DuPont has proposed using a New Jersey facility to treat up to 4 million gallons of hydrolysate, a byproduct of the planned neutralization of more than 1,200 tons of VX agent at the U.S. Army’s Newport Chemical Depot in Indiana. The facility tested treatment of 25 liters last year, and then processed the effluent with other wastewater, AP said.

“That was not real smart and not a great idea,” said John Hughes, secretary of the Delaware Department of Natural Resources and Environmental Control.

New Jersey officials are trying to discover precisely what DuPont did, said Samuel Wolfe, assistant commissioner of the state’s Department of Environmental Protection.

“We did not hear about this before it happened,” Wolfe said yesterday.

DuPont spokesman Anthony Farina issued a statement saying DuPont’s actions were safely conducted under New Jersey permits.
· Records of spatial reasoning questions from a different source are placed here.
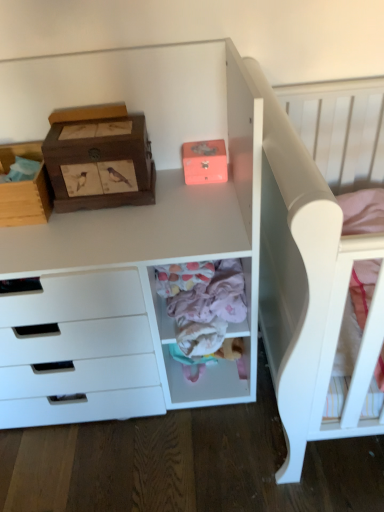
Question: Does point (160, 232) appear closer or farther from the camera than point (223, 369)?

Choices:
 (A) closer
 (B) farther

Answer: (A)

Question: Would you say white matte wooden desk at upper left is inside or outside pastel pink fabric at center?

Choices:
 (A) inside
 (B) outside

Answer: (B)

Question: Which object is the closest to the white matte wooden desk at upper left?

Choices:
 (A) woodenmaterial/textureshoe box at upper left, which appears as the 2th shoe box when viewed from the right
 (B) matte pink shoe box at upper center, the first shoe box when ordered from right to left
 (C) pastel pink fabric at lower center
 (D) wooden cardboard box at left
 (E) white matte bed at upper right

Answer: (C)

Question: Estimate the real-world distances between objects in this image. Which object is closer to the matte pink shoe box at upper center, the first shoe box when ordered from right to left?

Choices:
 (A) pastel pink fabric at lower center
 (B) white matte wooden desk at upper left
 (C) wooden cardboard box at left
 (D) white matte bed at upper right
 (E) woodenmaterial/textureshoe box at upper left, which appears as the 2th shoe box when viewed from the right

Answer: (E)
“The samples of wastewater were consumed in the biotreatability study — removing the hazardous characteristics of the wastewater — in both pretreatment and treatment stages in our labs,” the statement said. “The result was a clear, nontoxic effluent,” it added.

“The resulting effluent from the study was collected and processed with the daily 15 million gallons of wastewater in the wastewater treatment facility as part of the unique DuPont-patented technology process,” the statement added (Randall Chase, Associated Press/Newsday, May 6).